Materials provided =>
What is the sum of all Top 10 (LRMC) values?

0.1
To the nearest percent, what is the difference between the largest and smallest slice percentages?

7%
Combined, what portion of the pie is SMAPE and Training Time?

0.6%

==

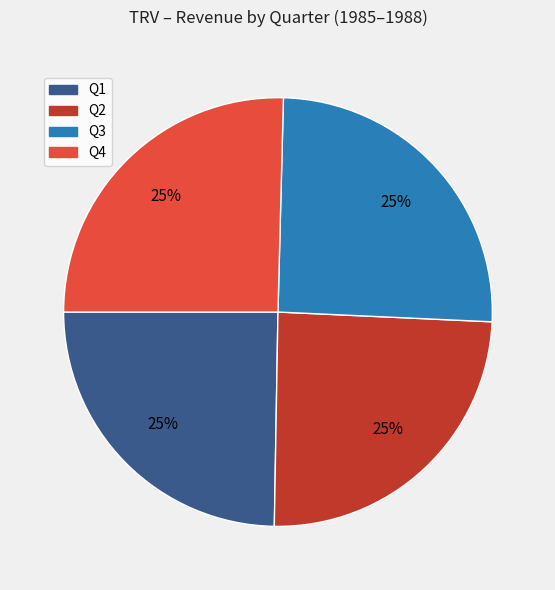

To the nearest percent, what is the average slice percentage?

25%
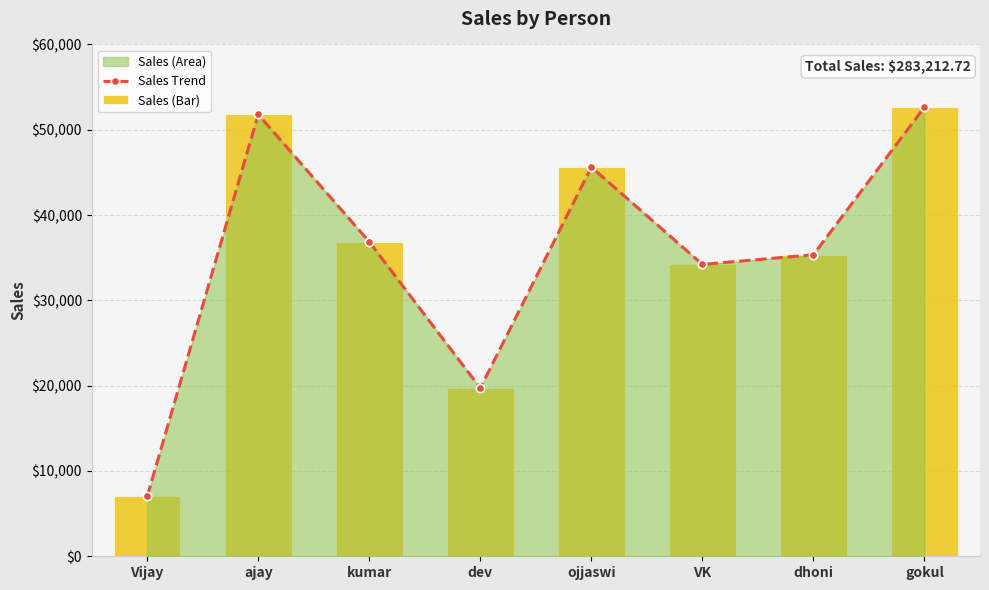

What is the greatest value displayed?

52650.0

Activity => Set out the data above as a numbered list, taking everything from the line containing "What is the sum of all Top 10 (LRMC) values?" down to the line containing "Combined, what portion" and skipping blank lines.

Result of this exercise =>
1. What is the sum of all Top 10 (LRMC) values?
2. 0.1
3. To the nearest percent, what is the difference between the largest and smallest slice percentages?
4. 7%
5. Combined, what portion of the pie is SMAPE and Training Time?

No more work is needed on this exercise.